Quote word for word everything from the first of the rows below down to the line containing "Answer: approximately 90°", including that line.
*** INFORMATION SUPPLIED Section Begins ***
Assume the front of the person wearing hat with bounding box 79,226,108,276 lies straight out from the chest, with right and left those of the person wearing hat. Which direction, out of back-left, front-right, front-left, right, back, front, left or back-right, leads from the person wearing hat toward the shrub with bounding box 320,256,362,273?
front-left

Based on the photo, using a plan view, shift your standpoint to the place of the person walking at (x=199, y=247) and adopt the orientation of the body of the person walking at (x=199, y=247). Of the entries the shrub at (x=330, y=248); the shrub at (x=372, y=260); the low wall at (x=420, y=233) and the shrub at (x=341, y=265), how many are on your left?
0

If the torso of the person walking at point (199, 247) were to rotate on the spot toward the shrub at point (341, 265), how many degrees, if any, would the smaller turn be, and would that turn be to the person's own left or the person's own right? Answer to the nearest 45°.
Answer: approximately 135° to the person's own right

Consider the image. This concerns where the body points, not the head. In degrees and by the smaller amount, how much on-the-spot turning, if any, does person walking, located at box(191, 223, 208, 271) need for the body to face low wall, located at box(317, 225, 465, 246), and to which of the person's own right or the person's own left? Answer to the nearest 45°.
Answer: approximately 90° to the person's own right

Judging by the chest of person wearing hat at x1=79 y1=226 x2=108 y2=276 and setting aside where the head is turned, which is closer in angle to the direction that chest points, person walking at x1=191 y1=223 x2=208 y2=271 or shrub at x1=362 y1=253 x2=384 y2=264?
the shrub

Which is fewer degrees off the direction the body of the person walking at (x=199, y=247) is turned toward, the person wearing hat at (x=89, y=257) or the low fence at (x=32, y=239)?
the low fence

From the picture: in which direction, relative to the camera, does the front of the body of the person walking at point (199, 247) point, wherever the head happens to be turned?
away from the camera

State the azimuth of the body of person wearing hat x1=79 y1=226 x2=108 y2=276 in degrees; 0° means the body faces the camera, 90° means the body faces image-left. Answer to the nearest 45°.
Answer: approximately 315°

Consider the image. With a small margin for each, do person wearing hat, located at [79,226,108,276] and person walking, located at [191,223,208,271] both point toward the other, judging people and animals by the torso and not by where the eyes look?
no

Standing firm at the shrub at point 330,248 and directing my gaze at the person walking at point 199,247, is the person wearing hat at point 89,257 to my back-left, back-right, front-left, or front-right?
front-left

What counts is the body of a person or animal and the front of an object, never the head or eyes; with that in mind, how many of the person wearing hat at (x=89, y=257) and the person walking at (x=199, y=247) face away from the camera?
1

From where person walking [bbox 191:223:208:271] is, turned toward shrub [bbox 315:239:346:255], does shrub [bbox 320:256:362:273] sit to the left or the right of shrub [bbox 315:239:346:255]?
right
*** INFORMATION SUPPLIED Section Ends ***
WRITTEN ANSWER:
Assume the front of the person wearing hat with bounding box 79,226,108,276 lies straight out from the chest, with right and left those of the person wearing hat. Which direction, out of back-left, front-right, front-left, right, back, front, left or back-right, leads from the person wearing hat toward the shrub with bounding box 320,256,362,273?
front-left

Based on the photo, using a plan view, shift your standpoint to the place of the person walking at (x=199, y=247) and adopt the orientation of the body of the person walking at (x=199, y=247). Of the entries the shrub at (x=330, y=248); the shrub at (x=372, y=260); the low wall at (x=420, y=233) and the shrub at (x=341, y=265), how many are on your left?
0

If the torso of the person walking at point (199, 247) were to rotate on the spot toward the shrub at point (341, 265), how many degrees, if any, would the smaller turn be, and would that turn be to the person's own left or the person's own right? Answer to the nearest 45°.
Answer: approximately 135° to the person's own right

Consider the image. This concerns where the body points, not the head. In degrees and by the smaller amount, how much on-the-spot turning, if any, does person walking, located at box(191, 223, 208, 271) need for the body to face low wall, located at box(317, 225, 465, 246), and to which of the person's own right or the person's own left? Answer to the nearest 45°.
Answer: approximately 90° to the person's own right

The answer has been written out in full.